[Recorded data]
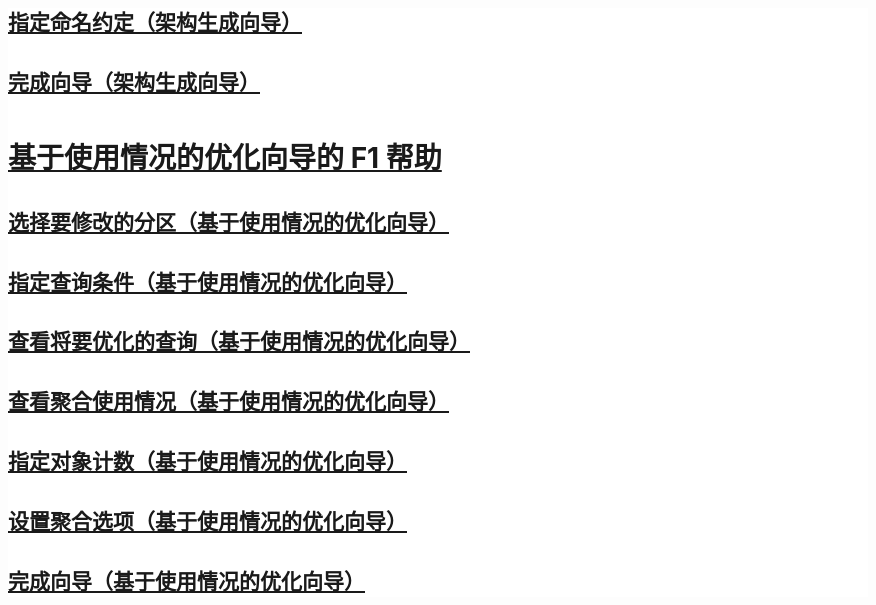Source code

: ## [指定命名约定（架构生成向导）](../specify-naming-conventions-schema-generation-analysis-services-multidimensional-data.md)
## [完成向导（架构生成向导）](../complete-schema-generation-wizard-analysis-services-multidimensional-data.md)
# [基于使用情况的优化向导的 F1 帮助](../usage-based-optimization-wizard-f1-help.md)
## [选择要修改的分区（基于使用情况的优化向导）](../select-partitions-to-modify-usage-based-optimization-wizard.md)
## [指定查询条件（基于使用情况的优化向导）](../specify-query-criteria-usage-based-optimization-wizard.md)
## [查看将要优化的查询（基于使用情况的优化向导）](../review-the-queries-that-will-be-optimized-usage-based-optimization-wizard.md)
## [查看聚合使用情况（基于使用情况的优化向导）](../review-aggregation-usage-usage-based-optimiation-wizard.md)
## [指定对象计数（基于使用情况的优化向导）](../specify-object-counts-usage-based-optimization-wizard.md)
## [设置聚合选项（基于使用情况的优化向导）](../set-aggregation-options-usage-based-optimization-wizard.md)
## [完成向导（基于使用情况的优化向导）](../completing-the-wizard-usage-based-optimization-wizard.md)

## [YOUR TASK]
Lines from the one with "## [指定查询条件（基于使" through the end of the data: set these down exactly, including both ends and nothing more.

## [TASK ANSWER]
## [指定查询条件（基于使用情况的优化向导）](../specify-query-criteria-usage-based-optimization-wizard.md)
## [查看将要优化的查询（基于使用情况的优化向导）](../review-the-queries-that-will-be-optimized-usage-based-optimization-wizard.md)
## [查看聚合使用情况（基于使用情况的优化向导）](../review-aggregation-usage-usage-based-optimiation-wizard.md)
## [指定对象计数（基于使用情况的优化向导）](../specify-object-counts-usage-based-optimization-wizard.md)
## [设置聚合选项（基于使用情况的优化向导）](../set-aggregation-options-usage-based-optimization-wizard.md)
## [完成向导（基于使用情况的优化向导）](../completing-the-wizard-usage-based-optimization-wizard.md)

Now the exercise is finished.